Kris LaGrange's picture
Feb 26, 2020

The Occupational Safety and Health Administration is warning that budget cuts could lead to fewer safety inspections in 2020. OSHA says that they have lost a lot of veteran inspectors due to attrition and are facing an influx of young and inexperienced ones taking their place. The agency is warning that in the fiscal year 2020, they will only be able to conduct 33,293 inspections, which is 108 fewer than in 2019.
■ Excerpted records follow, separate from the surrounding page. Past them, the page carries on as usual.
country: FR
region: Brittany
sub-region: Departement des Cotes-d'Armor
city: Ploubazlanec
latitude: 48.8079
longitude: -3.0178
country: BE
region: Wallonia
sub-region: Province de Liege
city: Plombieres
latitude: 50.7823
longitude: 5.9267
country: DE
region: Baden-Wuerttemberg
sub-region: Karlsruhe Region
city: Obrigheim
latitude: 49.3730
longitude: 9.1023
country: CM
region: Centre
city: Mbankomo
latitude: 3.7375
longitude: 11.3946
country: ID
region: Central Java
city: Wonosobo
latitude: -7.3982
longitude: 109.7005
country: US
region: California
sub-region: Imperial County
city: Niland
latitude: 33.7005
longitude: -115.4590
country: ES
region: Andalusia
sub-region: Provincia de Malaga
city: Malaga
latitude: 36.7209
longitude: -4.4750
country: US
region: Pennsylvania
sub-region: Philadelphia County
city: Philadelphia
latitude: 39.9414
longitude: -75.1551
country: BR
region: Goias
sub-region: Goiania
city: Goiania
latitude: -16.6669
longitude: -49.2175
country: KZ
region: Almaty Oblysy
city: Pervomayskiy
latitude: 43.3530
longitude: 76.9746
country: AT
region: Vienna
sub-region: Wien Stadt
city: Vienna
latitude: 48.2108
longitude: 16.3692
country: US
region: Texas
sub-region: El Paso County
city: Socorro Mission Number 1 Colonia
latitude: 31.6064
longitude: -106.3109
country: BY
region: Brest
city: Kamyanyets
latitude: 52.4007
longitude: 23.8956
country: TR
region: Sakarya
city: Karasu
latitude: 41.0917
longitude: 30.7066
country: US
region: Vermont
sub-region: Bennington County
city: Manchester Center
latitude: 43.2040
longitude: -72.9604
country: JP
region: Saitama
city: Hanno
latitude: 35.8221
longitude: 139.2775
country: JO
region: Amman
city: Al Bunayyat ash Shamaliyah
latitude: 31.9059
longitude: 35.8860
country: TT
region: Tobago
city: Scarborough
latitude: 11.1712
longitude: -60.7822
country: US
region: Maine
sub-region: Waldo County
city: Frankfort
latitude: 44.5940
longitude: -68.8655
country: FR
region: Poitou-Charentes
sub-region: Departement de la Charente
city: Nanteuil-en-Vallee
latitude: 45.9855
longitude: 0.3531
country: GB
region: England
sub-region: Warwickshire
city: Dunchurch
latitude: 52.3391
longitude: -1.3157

While OSHA is asking for more money to ensure that new inspectors are hired and that they are properly trained, Trump’s budget cuts funding to the agency by $4.4 Million. Overall, Trump is proposing a 10% cut to the Department of Labor’s budget. Many of the cuts would come from the elimination of the Chemical Safety Board (CSB) and OSHA’s Susan Harwood Training Grant Program. The CSB is an important agency that works like the NTSB in investigating serious chemical incidents and making safety recommendations for preventing them in the future. The Harwood Grant helps to fund training and education for workers and employers on workplace safety and health hazards. They specifically target high hazard industries and ones with workers who are underserved and low literacy. This means that there will be fewer inspections on jobs like the New Orleans Hard Rock hotel and there will be less money for safety training for those employers.

The only good news is that these cuts aren’t likely to happen. Trump has proposed them each of the past three years, using almost identical language. Congress has instead rejected them and restored some or all of their funding. For the 2021 budget, Congress is proposing $1.5 billion more than Trump is requesting.